The growing gap between the rich and poor in the United States could have repercussions on democracy, a law professor says.
Income inequality not only threatens democracy, it goes against the founding principles of America, said Ganesh Sitaraman, assistant professor of law at Vanderbilt Law School and author of "The Crisis of the Middle Class Constitution: Why Economic Inequality Threatens Our Republic."
When the U.S. was founded, it was a radically egalitarian society for the era, Sitaraman explained.
"There’s actually some economic historians who’ve gone back and collected data on this time period. And what they find is that in 1774, right on the cusp of the American Revolution — and even including slavery — America was the most equal place in the world, and, in fact, was more equal than America is today," Sitaraman said.
Unlike Europe, America had no feudalism or aristocracy, but it did have the option for people to become landowners and independent farmers, Sitaraman said.
Founders and governments have worried "that the rich would oppress the poor, or that the poor would try to confiscate the wealth of the rich" through revolution, Sitaraman said, and America's founding fathers were no exception.
But America’s founders believed the country’s egalitarian society would continue throughout history and they built the government to reflect that belief. So while other governments have historically dealt with this worry over government devolving into oligarchy or revolutionary chaos, the U.S. has not, the law professor said.
But that doesn't mean the U.S. hasn't had its struggles, Sitaraman said.
In the Gilded Age in the late 19th century, there was a huge shift in the U.S. economy from agriculture to industrialism. People moved to cities to work in factories and the possibility of becoming a member of the middle class through land ownership vanished. Corporations and their shareholders had a greater share in wealth.
During this shift, people were worried the increasing wealth gap would threaten democracy as the wealthy gained more influence, and bribery became rampant at both the state and federal level.
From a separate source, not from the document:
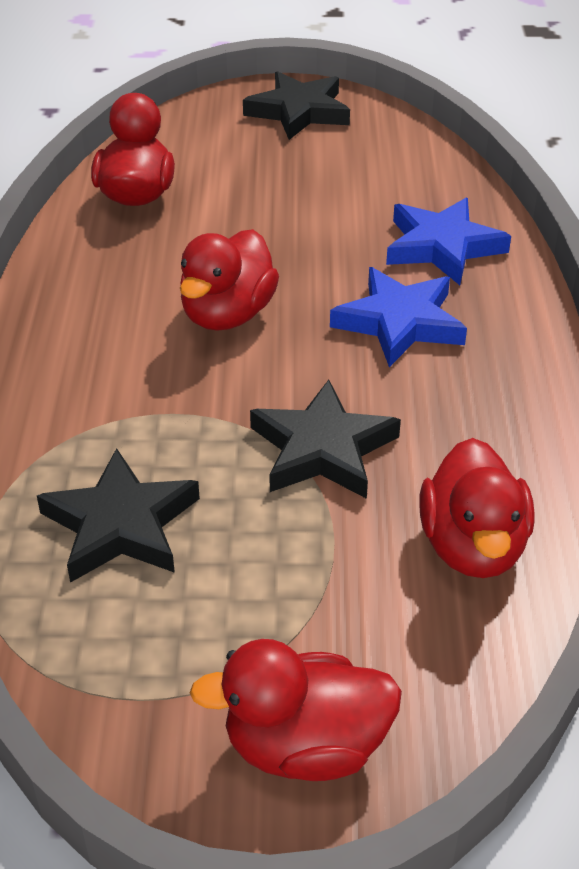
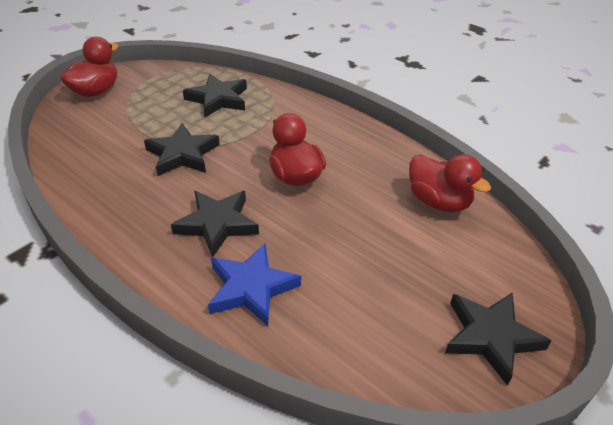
camera: 130 degrees right, 0 degrees up
blue star [330,267,467,367] -> black star [171,191,259,257]
red duck [419,438,534,578] -> none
"Progressives and populists tried to take action to change our constitutional system and our economic system in order to revive the basic understanding of what it meant to have a representative democracy," Sitaraman said.
That meant reforms: including antitrust laws; the passage of the 16th Amendment, which established a federal income tax; the passage of the 17th Amendment, which established the popular election of U.S. senators, instead of state legislatures’ electing the senators; the first campaign finance regulations; and more.
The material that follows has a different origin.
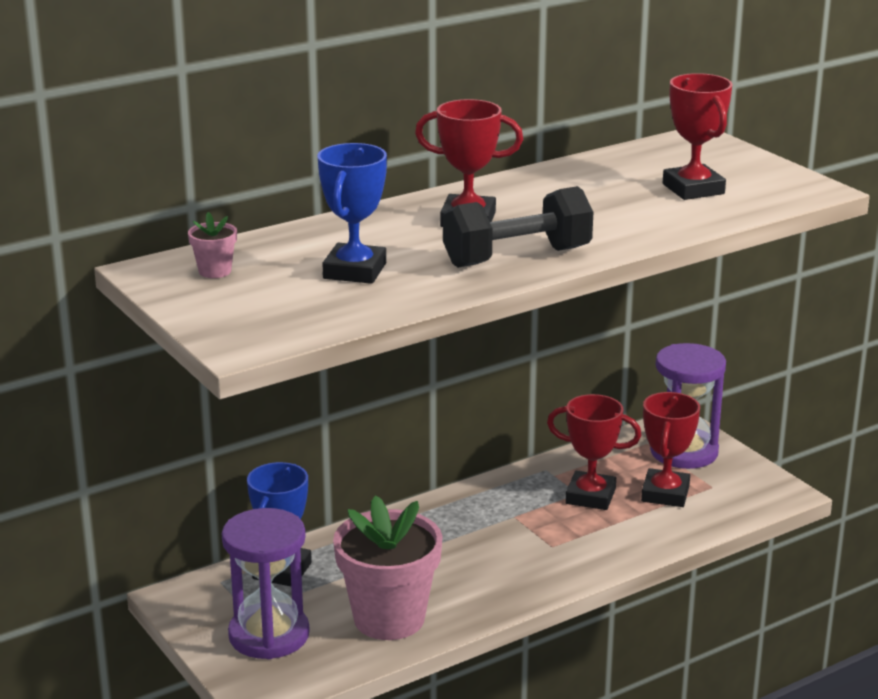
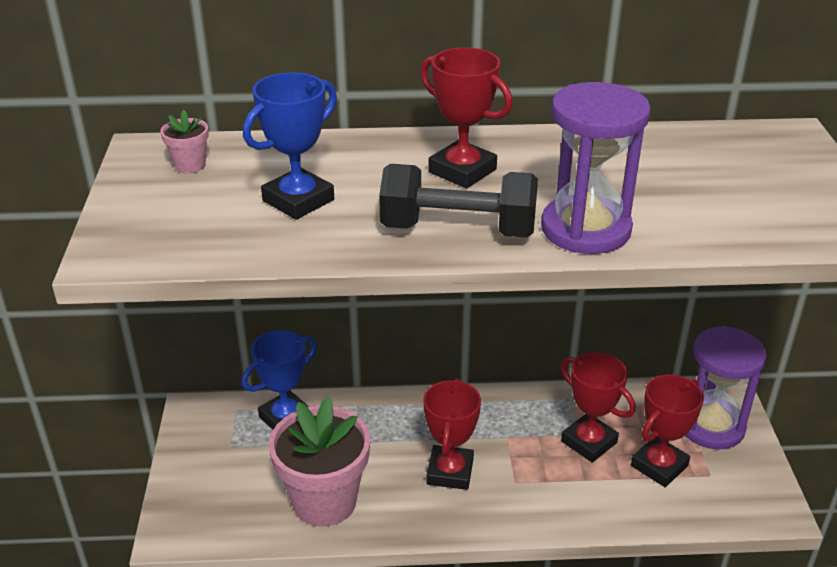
camera: 30 degrees right, 10 degrees up
purple hourglass [222,508,310,659] -> purple hourglass moved to [541,82,651,254]
red trophy [663,73,733,200] -> red trophy moved to [423,378,481,490]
"Those changes were designed to create both an economic democracy and a political democracy, and they were largely successful," Sitaraman said.
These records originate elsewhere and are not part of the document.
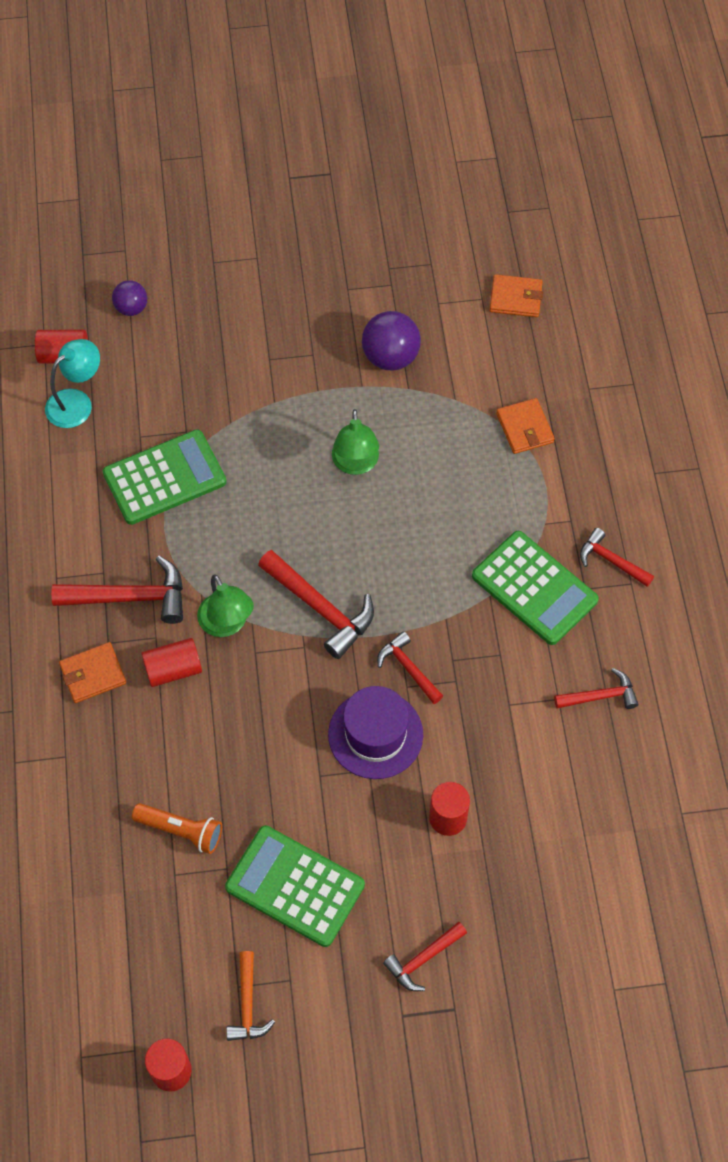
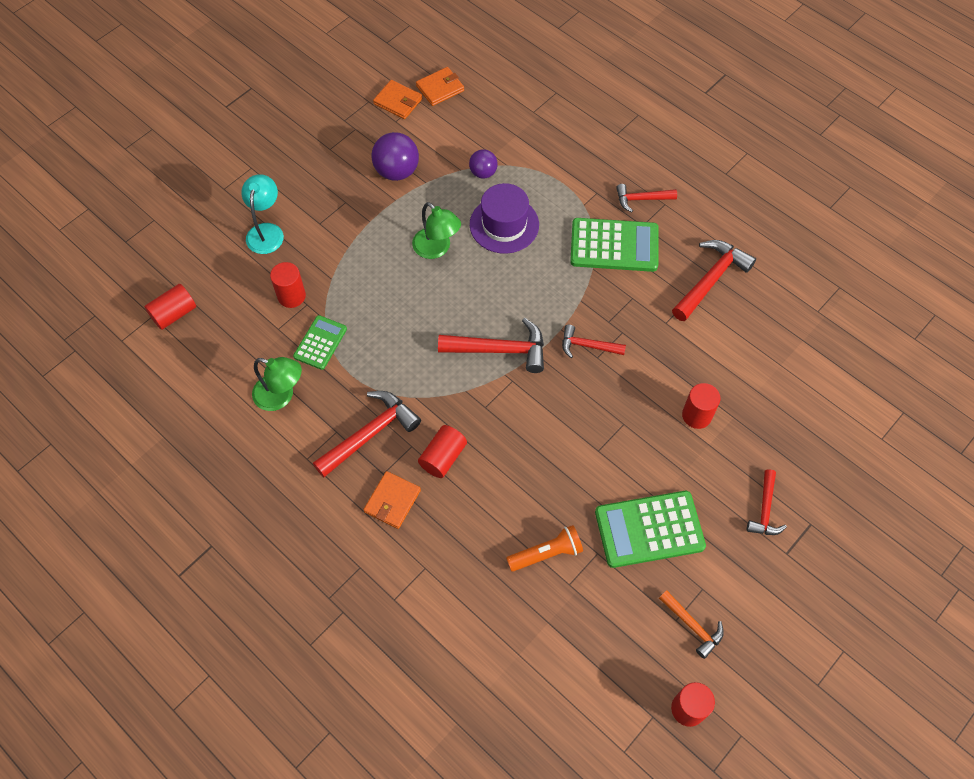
camera: 40 degrees left, 0 degrees up
turquoise lamp [45,339,100,428] -> turquoise lamp moved to [241,174,284,254]
green calculator [103,429,227,525] -> green calculator [293,315,347,370], size x0.59
purple ball [112,280,147,316] -> purple ball moved to [469,149,498,179]
green lamp [197,575,254,637] -> green lamp moved to [252,357,302,411]
purple hat [328,686,423,779] -> purple hat moved to [470,183,539,254]
orange wallet [496,398,555,454] -> orange wallet moved to [373,80,422,119]
red hammer [554,668,639,709] -> red hammer [672,240,756,321], size x1.67
none -> red cylinder [270,262,306,308]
Sitaraman said these reforms helped usher in an era of economic prosperity and growth after World War II.
But today, the U.S. is less egalitarian than ever before, Sitaraman said. He argued that although post-WWII America saw policies that helped grow the middle class like the GI Bill, things changed in the 1970s and '80s.
"We really moved in a different direction in terms of policy," such as deregulating businesses and cutting taxes for the wealthy, Sitaraman said.
Those policies led to increasing inequality, and ultimately the crash of 2008 and the Great Recession, Sitaraman said. And now income inequality is at levels it hasn’t been at since the Great Depression, he said.
"This is the real constitutional crisis that we face right now, and it’s one that can’t be solved in one year, or with one Congress or one bill. It’s something that’s gonna take a long time for us to work through."